At orientation I was handed a paper filled with possible majors. I skimmed down the page and eyed over criminal justice. It was field my father had worked under his entire life and so I believed it to be suitable start. And that it was. During one of the classes, we began to examine the link between morality and punishment and I was surprised to see that we could debate what the truth of the matter was; something I always enjoyed doing, but never thought it had a place in school. For the first time, I stayed after and pressed further. My intrigue was short-lived, nonetheless, as the class, and others of the major, became increasingly focused towards police work—something of which I had no desire in pursuing.
As I was signing up for classes my sophomore year I had a sick feeling that college would be a dismal repeat of high school. With the class requirements laid before me, I noticed I had the choice of introduction to philosophy or introduction to religion. I just so happened to choose philosophy on a mere whim. And although my decision was capricious, it had a lasting effect on my academic trajectory. The introductory course was anomalous to any prior class I had taken and as it literally put me in aporia—a state of puzzlement—I realized I had met my match. Philosophy frustrated my arrogant attitude as I was being forced, for the first time, to really think about the subject matter. No longer could I review scribbled notes five minutes before a test and walk out feeling satisfied. As a result, it provided a seriousness about learning that I had up till then brushed off with the quip of “ultimate.” A few weeks later I found myself situated in front of the philosophy department chair with a declaration to change majors.

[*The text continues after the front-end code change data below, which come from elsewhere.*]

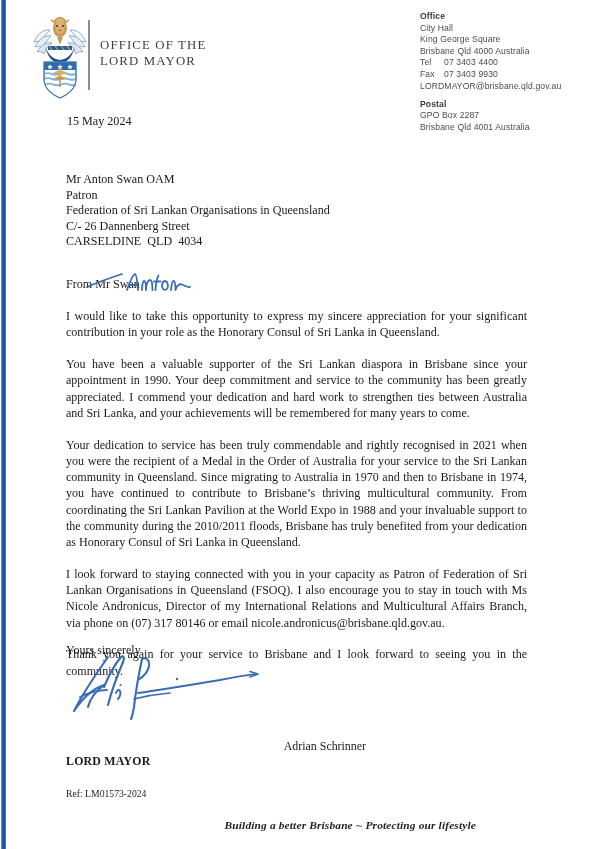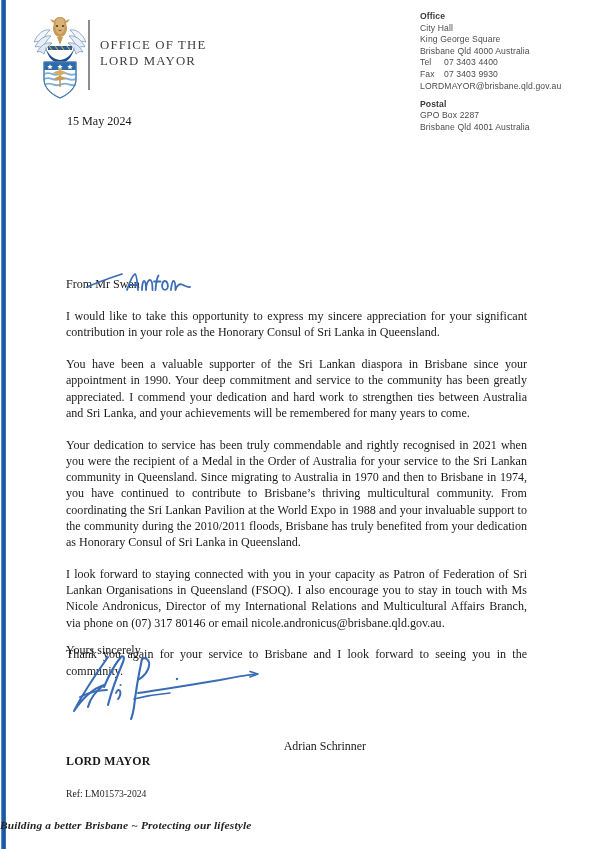--- a/index.html
+++ b/index.html
@@ -193,21 +193,21 @@
     line-height: 13px;
     color: #262626;
   }
 
   
   .footer {
     position: absolute;
     left: 0;
     top: 815px;
     width: 476px;
-    text-align: left;
+    text-align: right;
     text-decoration: underline;
   }
   .footer-tag {
     display: inline-block;
     font-family: "Liberation Serif", "DejaVu Serif", serif;
     font-size: 11.4px;
     font-weight: bold;
     font-style: italic;
     color: #242424;
     letter-spacing: 0.15px;
@@ -296,20 +296,25 @@
       <div class="blk2">
         <div class="ct-head">Postal</div>
         <div>GPO Box 2287</div>
         <div>Brisbane Qld 4001 Australia</div>
       </div>
     </div>
   </div>
 
   <div class="date">15 May 2024</div>
 
+  <div class="recipient">Mr Anton Swan OAM
+Patron
+Federation of Sri Lankan Organisations in Queensland
+C/- 26 Dannenberg Street
+CARSELDINE  QLD  4034</div>
 
   <div class="salutation">
     <span>From </span><span class="sal-struck">Mr Swan</span>
   </div>
 
   <svg class="handwrite" viewBox="0 0 110 30" xmlns="http://www.w3.org/2000/svg">
 
     <path d="M1 19 C12 14 24 10 36 6" stroke="#3a6cb5" stroke-width="1.7" fill="none" stroke-linecap="round"></path>
 
     <g stroke="#3a6cb5" stroke-width="1.8" fill="none" stroke-linecap="round" stroke-linejoin="round">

The best thing about being a philosophy major was that it showed me what I was certain about. I was certain in my interest in an analytical approach to learning: constructing arguments and the use of the laws of reasoning to form those arguments. It was no insignificant wonder why I was attracted to arguing the place morality had in punishment during that criminal justice class. Furthermore, not only would my first logic class teach me all the laws of inference but it would also reveal my uncanny knack for logical reasoning. I ended up consistently scoring the highest grade on every test that was administered for that class and would repeat this again in the next level of the course. In contrast to my earlier self, I wasn’t afraid to admit, much to the dismay of classmates, that I even enjoyed working through unassigned logic problems.
While I was passionate about the entire methodology of philosophy I still had an attraction for criminal justice. Exploring the field, specifically in its relation to morality, had piqued my interest, but, as mentioned earlier, the program offered at my school didn’t seem apt to my own proclivities. Studying law, on the other hand, is a perfect synthesis between my remaining interest in criminal justice and my passion for analytical reasoning.
When I look back at myself, four years ago, sitting in the counselor’s office, I recognize that I really never had an appropriate word to describe myself; I had meandered through high school and part of college with no objective in mind and hadn’t the vaguest idea of what I wanted. I claimed that I was ultimate. I just didn’t know what I was ultimately about.